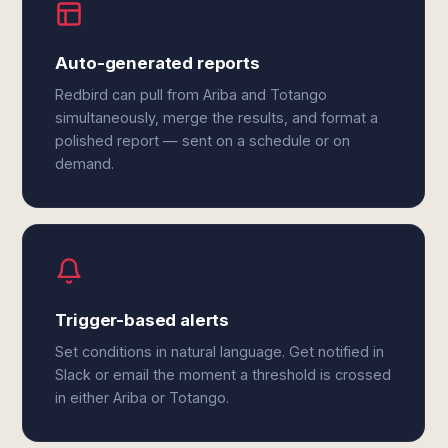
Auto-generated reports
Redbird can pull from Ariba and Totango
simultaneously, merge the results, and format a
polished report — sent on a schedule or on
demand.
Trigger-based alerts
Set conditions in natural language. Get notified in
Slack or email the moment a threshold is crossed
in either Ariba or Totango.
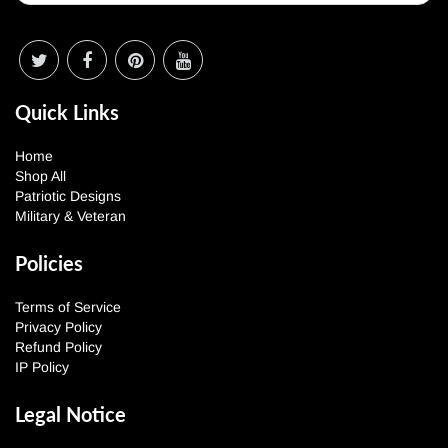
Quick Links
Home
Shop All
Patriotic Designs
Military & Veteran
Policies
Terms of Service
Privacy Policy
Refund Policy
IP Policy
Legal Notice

▬▬▬▬▬▬▬▬▬▬

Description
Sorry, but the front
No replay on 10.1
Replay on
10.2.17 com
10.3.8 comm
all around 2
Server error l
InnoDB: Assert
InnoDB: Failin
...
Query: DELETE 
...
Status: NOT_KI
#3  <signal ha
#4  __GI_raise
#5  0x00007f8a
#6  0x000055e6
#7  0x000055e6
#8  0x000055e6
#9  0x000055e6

▬▬▬▬▬▬▬▬▬▬

Could you give the material again, from the line containing "Auto-generated reports" through the line containing "in either Ariba or Totango.", with "Slack" renamed to "Microsoft Teams" and nothing else changed?

#### SOLUTION TO THE PROBLEM:
Auto-generated reports
Redbird can pull from Ariba and Totango
simultaneously, merge the results, and format a
polished report — sent on a schedule or on
demand.
Trigger-based alerts
Set conditions in natural language. Get notified in
Microsoft Teams or email the moment a threshold is crossed
in either Ariba or Totango.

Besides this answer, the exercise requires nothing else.